We're finally ready to compute what are the most distinguishing words of each character. Let's create another dataframe that will store our computed score for each word. First, we square each entry and divide by row sum. That's equivalent to $\frac{(person\space says\space word)^2}{anyone\space says \space word}$. 

What's the motivation of the above? Well, $\frac{person\space says\space word}{anyone\space says\space word}$ is how often a person says a word. However, simply having this ratio would result in inflated scores for infrequent words. Thus, multiplying again by $(person\space says\space word)$ would take into account the infrequency. See [this illuminating reddit comment](https://www.reddit.com/r/dataisbeautiful/comments/8a4gbr/the_office_characters_most_distinguishing_words_oc/dwwk070?utm_source=share&utm_medium=web2x) for a more detailed explanation. 

In [139]:
import numpy as np
df_score = df_char_wc.apply(np.square).div(df_char_wc.sum(axis=1), axis=0)
df_score.head(10)

Unnamed: 0,frasier,roz,niles,martin,daphne
1,4.9,0.4,0.1,,
10,,0.25,1.0,,0.25
100,2.0,0.125,1.125,,
1000,0.5,0.5,,,
10000,1.333333,,,0.333333,
1000piece,,,1.0,,
100th,,1.0,,,
101,,,0.5,0.5,
1030,,,,1.0,
105,,,1.0,,


We'll now scale by the following factor: $\frac{anyone \space speaks}{person \space speaks}$. This is to incorporate the fact that some characters simply speak more than other characters -- for example, Frasier naturally has more lines than any other character, as he is not only the main character, but also very verbose by nature.

In [140]:
total_word_count = sum(df_char_wc.sum())
for mc in main_characters:
    df_score[mc] = df_score[mc] * total_word_count / df_char_wc[mc].sum() 
df_score.sort_values(by='frasier', ascending=False).head(10).index

Index(['well', 'oh', 'niles', 'yes', 'dad', 'im', 'know', 'roz', 'right',
       'see'],
      dtype='object')

Finally, let's print out the top ten words for the main characters:

In [143]:
for mc in main_characters:
    top_10 = df_score.sort_values(by=mc, ascending=False).head(10).index
    print(mc, top_10)

niles Index(['frasier', 'oh', 'well', 'im', 'maris', 'daphne', 'dad', 'yes', 'going',
       'know'],
      dtype='object')
roz Index(['frasier', 'oh', 'im', 'hey', 'alice', 'know', 'yeah', 'really', 'well',
       'get'],
      dtype='object')
martin Index(['yeah', 'hey', 'oh', 'well', 'know', 'fras', 'eddie', 'got', 'get',
       'guys'],
      dtype='object')
daphne Index(['crane', 'dr', 'oh', 'mum', 'im', 'well', 'like', 'ill', 'mr', 'hes'], dtype='object')
frasier Index(['well', 'oh', 'niles', 'yes', 'dad', 'im', 'know', 'roz', 'right',
       'see'],
      dtype='object')


Cool!
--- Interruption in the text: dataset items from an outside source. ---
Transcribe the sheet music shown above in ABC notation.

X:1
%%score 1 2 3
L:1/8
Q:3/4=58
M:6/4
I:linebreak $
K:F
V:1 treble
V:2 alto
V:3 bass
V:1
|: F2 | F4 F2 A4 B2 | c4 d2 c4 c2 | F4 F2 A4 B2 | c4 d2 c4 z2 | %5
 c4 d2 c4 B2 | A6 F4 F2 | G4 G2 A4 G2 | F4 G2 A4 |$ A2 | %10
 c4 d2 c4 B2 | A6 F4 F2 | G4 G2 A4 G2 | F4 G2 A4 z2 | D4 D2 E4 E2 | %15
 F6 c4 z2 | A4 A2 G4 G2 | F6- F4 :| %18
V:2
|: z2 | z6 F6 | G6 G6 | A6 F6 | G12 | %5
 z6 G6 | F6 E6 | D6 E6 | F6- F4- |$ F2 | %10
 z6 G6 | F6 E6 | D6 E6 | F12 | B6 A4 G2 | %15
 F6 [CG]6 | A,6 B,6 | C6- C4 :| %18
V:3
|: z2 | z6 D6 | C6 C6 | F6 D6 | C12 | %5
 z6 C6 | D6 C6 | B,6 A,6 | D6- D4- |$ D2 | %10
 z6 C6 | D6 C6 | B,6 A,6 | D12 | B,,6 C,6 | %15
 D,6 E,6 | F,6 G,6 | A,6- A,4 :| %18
Some of these words are expected: for example, Daphne's "dr" "mr" "crane" makes sense, since she is the only character to refer to the Crane boys as such for a majority of episodes. Furthermore, she is also the only British character, so the appearance of her dreaded "mum" is expected. There are also some surprises: I would have thought some form of ["Oh Dear God"](https://www.youtube.com/watch?v=jaUy_dlKC0I) would appear for Frasier :-) 

This was a relatively simple word analysis. In fact, the question of distinguishing dialogue is only a subset of the larger question of determining important words in any document. For in-depth reading, see [this Wikipedia article](https://en.wikipedia.org/wiki/Tf%E2%80%93idf).